Laetare Sunday, March 26, 2017

Laetare Sunday / 25 & 26 March 2017 / Church of St John, Agawam & Church of St Martha, Enfield

Rejoice, O Jerusalem: and come together all you that love her: rejoice with joy, you that have been in sorrow: that you may exult, and be filled (Is 66:10, 11).

Rejoice? When our nation is so divided and sick? More acutely, rejoice, when the Church in our times has been grievously wounded by scandal and decline? Rejoice, when our culture is flying headlong away from the law of God? Rejoice, when our young people become daily more disaffected and victimized by this same culture? When common sense has fallen prey to political correctness, and common discourse rendered impossible by the dictatorship of relativism? Rejoice? When the ancient use of the Mass we love so dearly is scarce and beleaguered; when ecumenism replaces perennial doctrine; when we the clergy are so often weak and forgetful of our vocations? Rejoice, when we and our loved ones so often feel the strain and disappointment of life in a fallen world? And on and on the list may go. And we are to rejoice?

How tempted we are at times to allow the prophet’s command to ring hollow and absurd.

● **Exercise set**
1. Repeat the Laetare Sunday homily word for word.
2. Reproduce the stretch of the records that opens with the line containing "Enumerate all objects" and closes with the line containing "road: (384, 256)", both of those lines included.

● **Dataset**
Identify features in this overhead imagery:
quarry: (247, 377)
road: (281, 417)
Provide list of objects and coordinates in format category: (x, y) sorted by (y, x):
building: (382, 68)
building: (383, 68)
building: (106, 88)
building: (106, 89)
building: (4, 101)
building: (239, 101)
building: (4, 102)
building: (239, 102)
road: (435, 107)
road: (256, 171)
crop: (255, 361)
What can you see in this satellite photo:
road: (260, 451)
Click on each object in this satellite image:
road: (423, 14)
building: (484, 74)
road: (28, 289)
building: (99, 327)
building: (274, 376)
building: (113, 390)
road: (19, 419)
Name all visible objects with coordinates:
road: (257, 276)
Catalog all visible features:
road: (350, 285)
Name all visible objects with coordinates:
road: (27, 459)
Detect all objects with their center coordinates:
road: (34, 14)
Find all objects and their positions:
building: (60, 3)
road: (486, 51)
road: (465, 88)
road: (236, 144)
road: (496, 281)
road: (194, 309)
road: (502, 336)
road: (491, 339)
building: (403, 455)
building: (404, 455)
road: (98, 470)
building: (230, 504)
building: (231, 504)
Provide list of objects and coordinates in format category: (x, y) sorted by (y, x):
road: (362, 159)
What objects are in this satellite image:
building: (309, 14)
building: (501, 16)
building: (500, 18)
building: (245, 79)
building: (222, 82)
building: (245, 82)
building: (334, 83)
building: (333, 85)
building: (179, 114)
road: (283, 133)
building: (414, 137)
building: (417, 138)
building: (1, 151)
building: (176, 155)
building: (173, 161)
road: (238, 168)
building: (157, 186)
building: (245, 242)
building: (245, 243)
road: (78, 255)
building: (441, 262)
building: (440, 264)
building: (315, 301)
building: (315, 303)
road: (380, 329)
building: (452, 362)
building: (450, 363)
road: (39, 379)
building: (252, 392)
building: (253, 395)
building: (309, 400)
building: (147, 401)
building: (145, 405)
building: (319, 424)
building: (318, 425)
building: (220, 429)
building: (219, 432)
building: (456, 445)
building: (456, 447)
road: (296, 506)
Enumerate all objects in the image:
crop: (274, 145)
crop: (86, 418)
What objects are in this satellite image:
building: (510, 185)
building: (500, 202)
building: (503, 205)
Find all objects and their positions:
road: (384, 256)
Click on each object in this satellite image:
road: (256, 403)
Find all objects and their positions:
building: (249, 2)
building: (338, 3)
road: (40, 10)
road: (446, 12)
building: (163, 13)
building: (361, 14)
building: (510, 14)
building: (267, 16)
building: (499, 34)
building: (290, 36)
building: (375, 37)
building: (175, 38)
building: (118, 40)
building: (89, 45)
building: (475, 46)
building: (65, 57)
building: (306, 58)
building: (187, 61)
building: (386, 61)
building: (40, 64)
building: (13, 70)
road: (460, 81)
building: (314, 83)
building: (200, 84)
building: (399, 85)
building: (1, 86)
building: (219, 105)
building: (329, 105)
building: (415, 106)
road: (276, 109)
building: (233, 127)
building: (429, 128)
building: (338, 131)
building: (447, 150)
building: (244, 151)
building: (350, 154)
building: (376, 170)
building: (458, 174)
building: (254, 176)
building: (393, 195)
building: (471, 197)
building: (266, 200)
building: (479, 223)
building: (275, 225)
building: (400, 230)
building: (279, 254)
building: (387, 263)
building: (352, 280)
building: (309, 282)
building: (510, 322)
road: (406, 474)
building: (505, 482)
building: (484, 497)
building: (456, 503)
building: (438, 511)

● **Solved tasks**
1.
Laetare Sunday, March 26, 2017

Laetare Sunday / 25 & 26 March 2017 / Church of St John, Agawam & Church of St Martha, Enfield

Rejoice, O Jerusalem: and come together all you that love her: rejoice with joy, you that have been in sorrow: that you may exult, and be filled (Is 66:10, 11).

Rejoice? When our nation is so divided and sick? More acutely, rejoice, when the Church in our times has been grievously wounded by scandal and decline? Rejoice, when our culture is flying headlong away from the law of God? Rejoice, when our young people become daily more disaffected and victimized by this same culture? When common sense has fallen prey to political correctness, and common discourse rendered impossible by the dictatorship of relativism? Rejoice? When the ancient use of the Mass we love so dearly is scarce and beleaguered; when ecumenism replaces perennial doctrine; when we the clergy are so often weak and forgetful of our vocations? Rejoice, when we and our loved ones so often feel the strain and disappointment of life in a fallen world? And on and on the list may go. And we are to rejoice?

How tempted we are at times to allow the prophet’s command to ring hollow and absurd.

2.
Enumerate all objects in the image:
crop: (274, 145)
crop: (86, 418)
What objects are in this satellite image:
building: (510, 185)
building: (500, 202)
building: (503, 205)
Find all objects and their positions:
road: (384, 256)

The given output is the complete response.